THE MICHAEL STANLEY BAND
would put out two more studio albums together, You Can’t Fight Fashion (1983) and Inside Moves (1986), before dissolving. On the former, Stanley wrote his grandest ode to the city that loved him beyond words: “My Town.”
“The lyrics were so Cleveland,” Dobeck said. “If you were from Cleveland, you got it real quick.”
It remains a perfect epilogue to the Blossom shows, when a city showed out en masse for their favorite son. Though the band was getting radio play in every major market, 50% of their records were sold within 100 miles of Cleveland. “He was happy to be here and [Cleveland] was happy to have him. I think that’ll last a long time,” Dobeck said. “It was his charisma onstage and his songwriting. He was able to write a lyric that people could identify with a part of their life or a story they were going through. I hate to say it was all him, but it was all him. I was lucky to be on the ride.”

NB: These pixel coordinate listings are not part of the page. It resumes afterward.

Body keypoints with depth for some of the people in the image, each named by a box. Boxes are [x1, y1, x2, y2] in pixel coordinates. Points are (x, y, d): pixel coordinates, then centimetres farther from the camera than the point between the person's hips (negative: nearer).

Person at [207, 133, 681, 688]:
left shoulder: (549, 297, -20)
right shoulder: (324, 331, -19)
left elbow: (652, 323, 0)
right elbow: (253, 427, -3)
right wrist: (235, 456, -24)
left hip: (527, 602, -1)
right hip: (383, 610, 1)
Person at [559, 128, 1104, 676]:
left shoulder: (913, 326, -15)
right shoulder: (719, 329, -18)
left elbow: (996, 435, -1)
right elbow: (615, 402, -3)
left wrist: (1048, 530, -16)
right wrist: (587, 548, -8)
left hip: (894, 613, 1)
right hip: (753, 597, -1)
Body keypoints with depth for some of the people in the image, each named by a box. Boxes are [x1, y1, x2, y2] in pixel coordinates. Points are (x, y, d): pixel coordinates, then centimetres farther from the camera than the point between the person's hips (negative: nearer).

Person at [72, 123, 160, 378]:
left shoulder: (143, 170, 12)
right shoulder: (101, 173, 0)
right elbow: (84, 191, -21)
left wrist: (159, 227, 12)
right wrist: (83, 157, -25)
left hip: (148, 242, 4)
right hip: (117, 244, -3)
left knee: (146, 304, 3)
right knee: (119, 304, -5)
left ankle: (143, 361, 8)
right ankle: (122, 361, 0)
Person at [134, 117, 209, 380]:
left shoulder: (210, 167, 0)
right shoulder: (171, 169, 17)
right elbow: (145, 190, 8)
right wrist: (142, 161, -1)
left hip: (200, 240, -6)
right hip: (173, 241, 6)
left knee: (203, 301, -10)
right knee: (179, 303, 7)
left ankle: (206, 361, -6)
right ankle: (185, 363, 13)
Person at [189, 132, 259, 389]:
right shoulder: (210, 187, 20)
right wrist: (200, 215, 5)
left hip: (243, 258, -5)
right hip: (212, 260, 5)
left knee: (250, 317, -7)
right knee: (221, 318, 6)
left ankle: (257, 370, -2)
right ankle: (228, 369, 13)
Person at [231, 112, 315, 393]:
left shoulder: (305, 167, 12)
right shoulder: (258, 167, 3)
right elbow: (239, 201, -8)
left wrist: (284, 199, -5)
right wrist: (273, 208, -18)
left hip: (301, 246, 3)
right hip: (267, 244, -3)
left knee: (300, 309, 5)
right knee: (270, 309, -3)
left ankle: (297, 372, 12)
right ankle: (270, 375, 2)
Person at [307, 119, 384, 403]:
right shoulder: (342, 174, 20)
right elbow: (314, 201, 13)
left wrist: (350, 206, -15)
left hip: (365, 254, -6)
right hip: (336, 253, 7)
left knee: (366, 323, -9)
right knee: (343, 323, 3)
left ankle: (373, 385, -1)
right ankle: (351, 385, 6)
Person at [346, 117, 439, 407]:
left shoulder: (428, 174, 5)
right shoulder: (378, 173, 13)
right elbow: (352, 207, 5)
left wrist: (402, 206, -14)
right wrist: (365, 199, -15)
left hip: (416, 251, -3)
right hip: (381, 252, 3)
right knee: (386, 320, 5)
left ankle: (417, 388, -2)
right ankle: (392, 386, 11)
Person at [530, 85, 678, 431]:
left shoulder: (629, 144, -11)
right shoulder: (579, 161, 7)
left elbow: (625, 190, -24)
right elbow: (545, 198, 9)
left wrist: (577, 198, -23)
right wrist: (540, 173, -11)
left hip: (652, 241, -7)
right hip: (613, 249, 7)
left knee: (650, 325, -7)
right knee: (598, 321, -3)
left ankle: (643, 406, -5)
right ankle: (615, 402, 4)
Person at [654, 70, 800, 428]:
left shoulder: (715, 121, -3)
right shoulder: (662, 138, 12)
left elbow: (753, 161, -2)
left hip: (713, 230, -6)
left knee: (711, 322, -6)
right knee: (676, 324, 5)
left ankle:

On May 29th, 2022, at the Robins Theatre in Warren, Ohio, a few hundred longtime fans of Stanley packed into the seats to watch the Resonators and Koslen pay tribute to their late friend, one of a slate of tribute concerts organized after Stanley’s death. Parents, who used to have Michael Stanley Band records in their tape decks in high school, brought their kids along, passing the musical communion down to them. The songs still endure and you could see so brightly that Stanley is as deeply missed as he is eternally loved. But no matter how loud the music plays, there’s still a hole in the stage where he used to stand.
“There’s nobody that can take Michael’s place. He was with the people in Cleveland every single day,” Koslen said. “The audience still wants to come out and be around the experience again, even after Michael’s gone. He’s created this community of people that gather around him. Yes, they gathered for the music, but they also gathered in a very personal way. They felt this connection between each other, too, and with Michael. And that still remains today.”